## Assignment
Should any entry hold a picture, omit that picture and copy the rest of the entry exactly.

—————

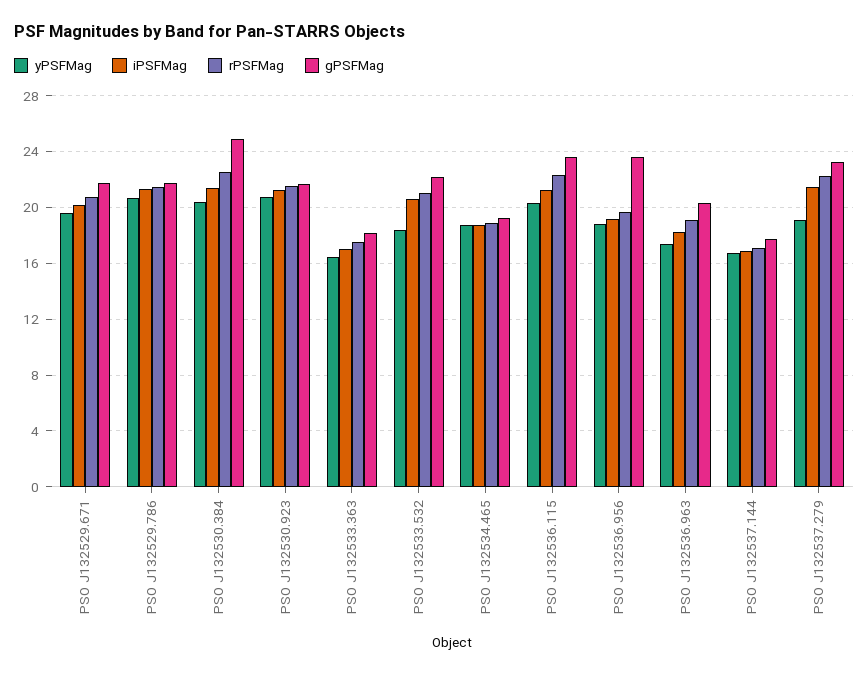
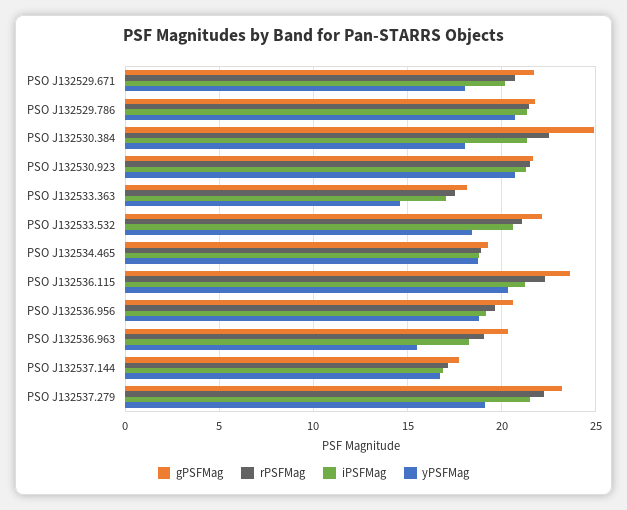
yPSFMag, PSO J132529.671: 19.5 -> 18
yPSFMag, PSO J132530.384: 20.5 -> 18
yPSFMag, PSO J132533.363: 16.5 -> 14.5
gPSFMag, PSO J132536.956: 23.5 -> 20.5
yPSFMag, PSO J132536.963: 17.5 -> 15.5

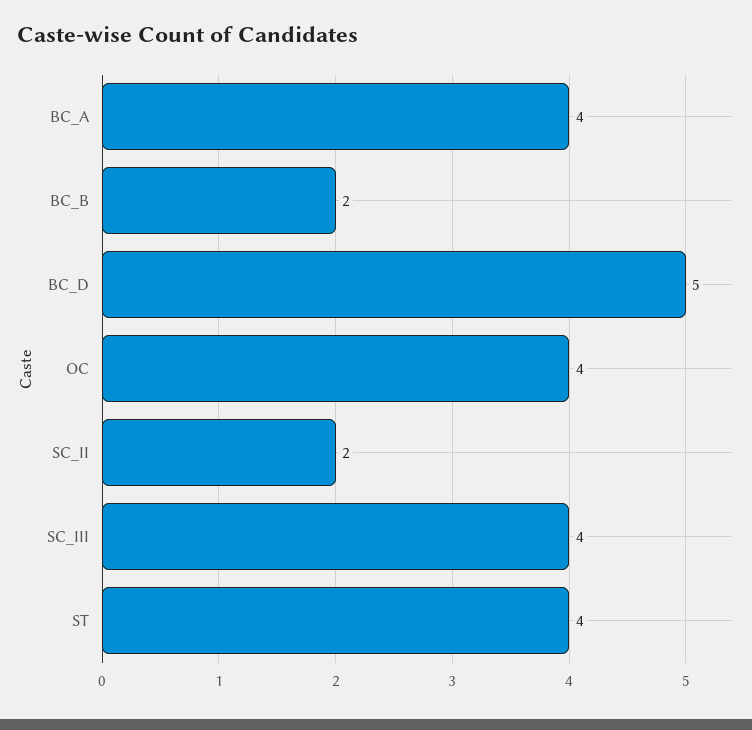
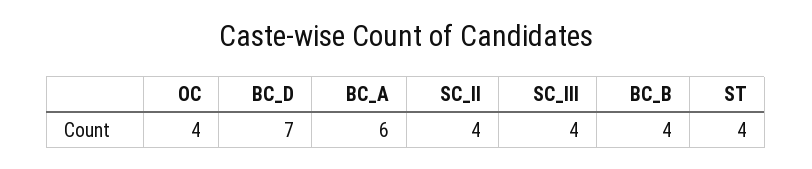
BC_A: 4 -> 6
BC_B: 2 -> 4
BC_D: 5 -> 7
SC_II: 2 -> 4

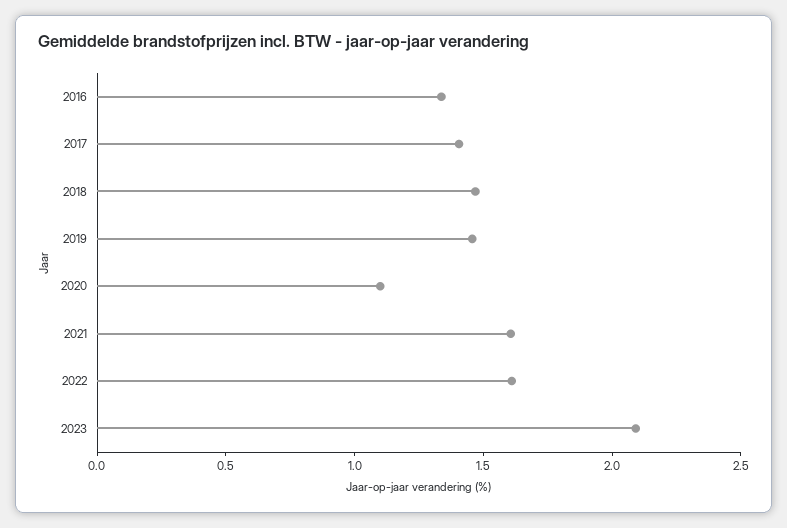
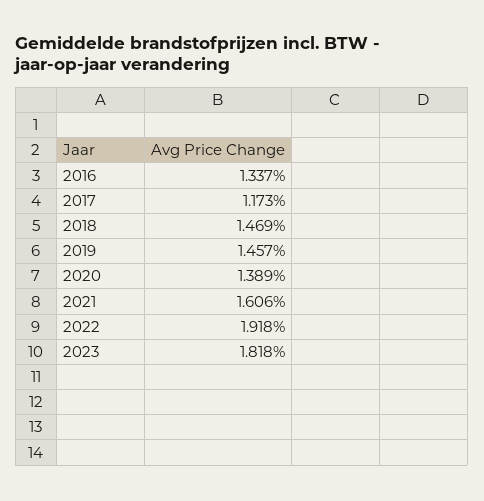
2017: 1.4 -> 1.173
2020: 1.1 -> 1.389
2022: 1.6 -> 1.918
2023: 2.1 -> 1.818

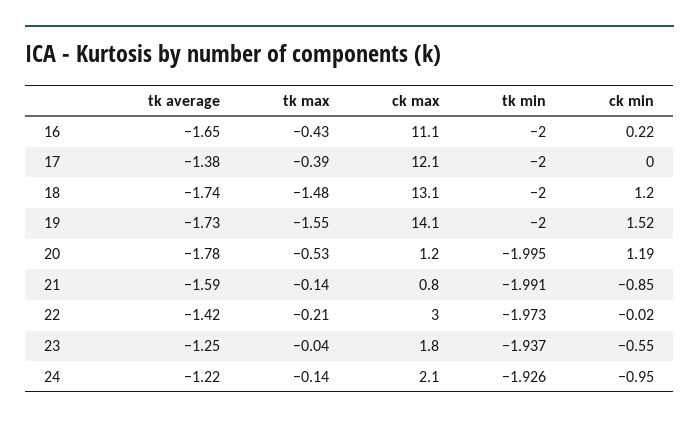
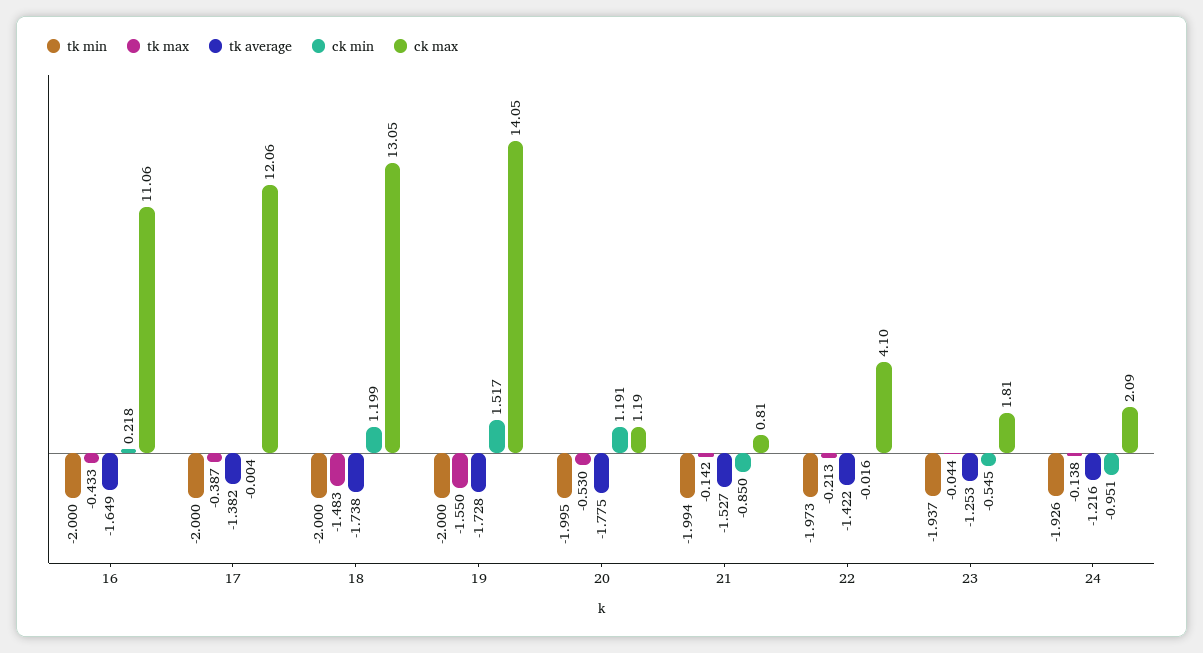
tk average, 21: -1.59 -> -1.527
tk min, 21: -1.991 -> -1.994
ck max, 22: 3 -> 4.1

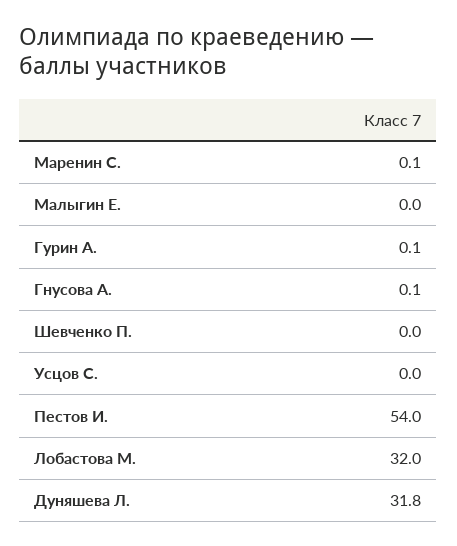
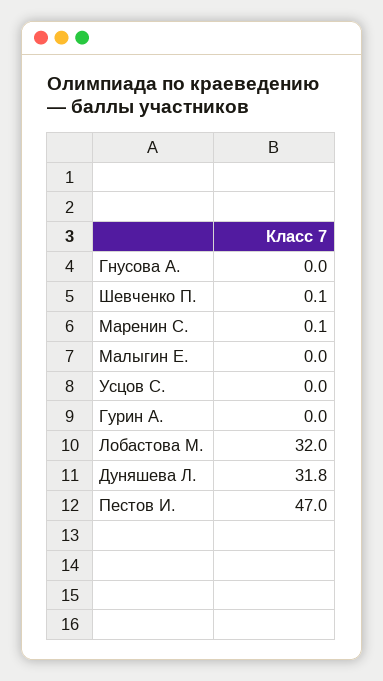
Гурин А.: 0.1 -> 0
Гнусова А.: 0.1 -> 0
Шевченко П.: 0 -> 0.1
Пестов И.: 54 -> 47

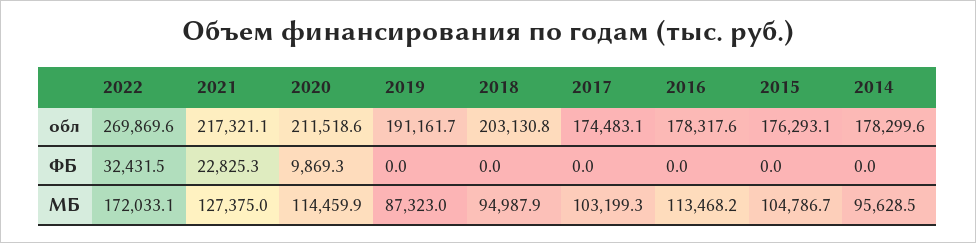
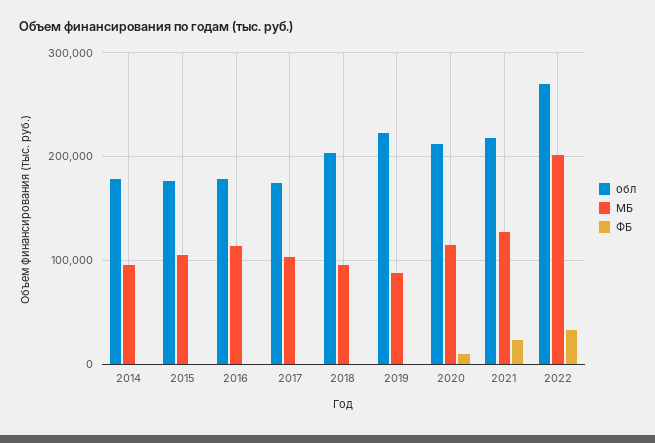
обл, 2019: 191161.7 -> 220000
МБ, 2022: 172033.1 -> 200000

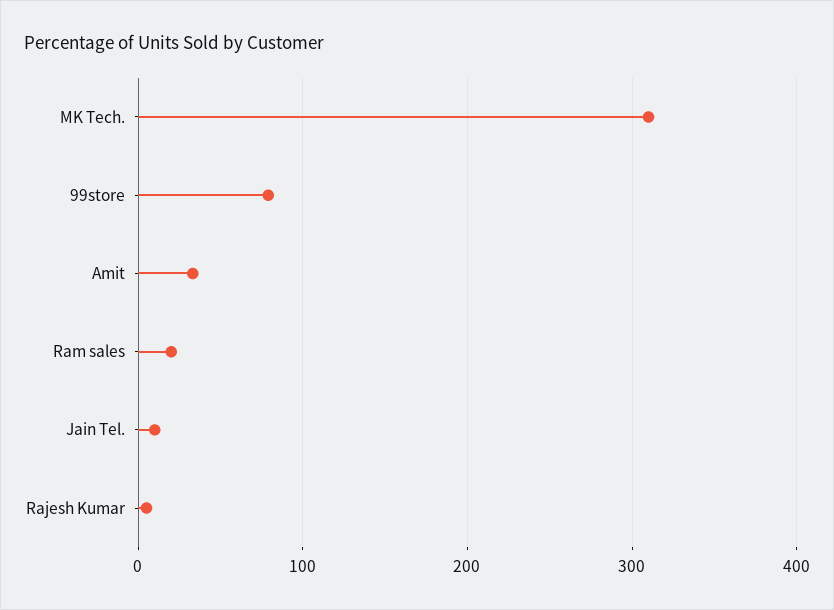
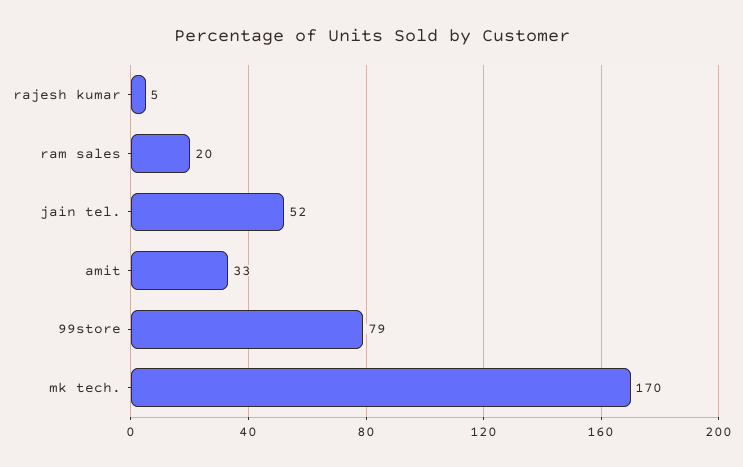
MK Tech.: 310 -> 170
Jain Tel.: 10 -> 52

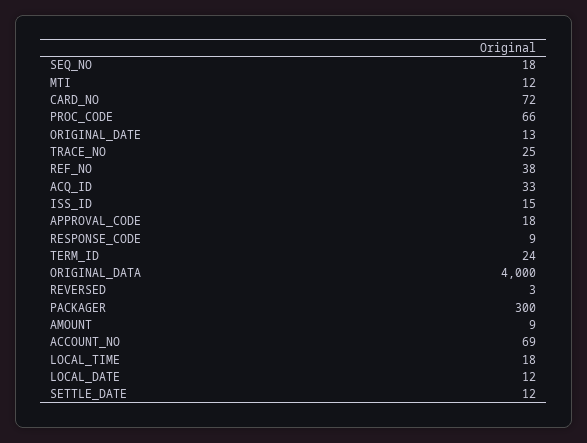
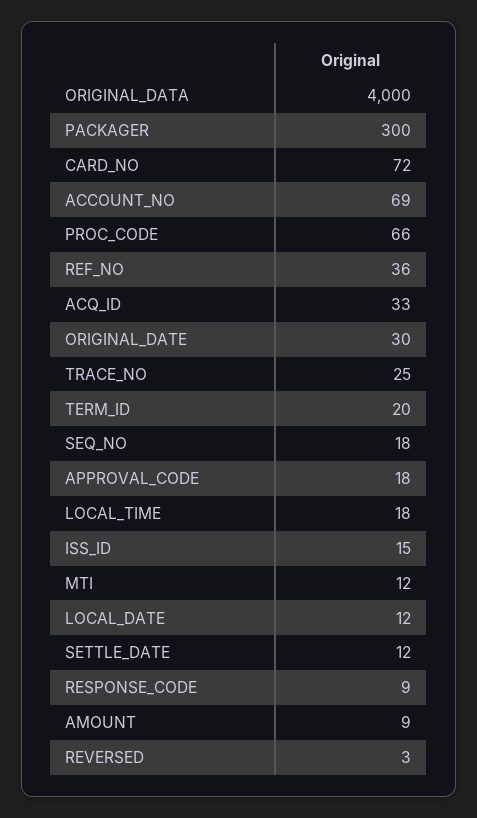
ORIGINAL_DATE: 13 -> 30
REF_NO: 38 -> 36
TERM_ID: 24 -> 20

—————

## Expected answer
yPSFMag, PSO J132529.671: 19.5 -> 18
yPSFMag, PSO J132530.384: 20.5 -> 18
yPSFMag, PSO J132533.363: 16.5 -> 14.5
gPSFMag, PSO J132536.956: 23.5 -> 20.5
yPSFMag, PSO J132536.963: 17.5 -> 15.5

BC_A: 4 -> 6
BC_B: 2 -> 4
BC_D: 5 -> 7
SC_II: 2 -> 4

2017: 1.4 -> 1.173
2020: 1.1 -> 1.389
2022: 1.6 -> 1.918
2023: 2.1 -> 1.818

tk average, 21: -1.59 -> -1.527
tk min, 21: -1.991 -> -1.994
ck max, 22: 3 -> 4.1

Гурин А.: 0.1 -> 0
Гнусова А.: 0.1 -> 0
Шевченко П.: 0 -> 0.1
Пестов И.: 54 -> 47

обл, 2019: 191161.7 -> 220000
МБ, 2022: 172033.1 -> 200000

MK Tech.: 310 -> 170
Jain Tel.: 10 -> 52

ORIGINAL_DATE: 13 -> 30
REF_NO: 38 -> 36
TERM_ID: 24 -> 20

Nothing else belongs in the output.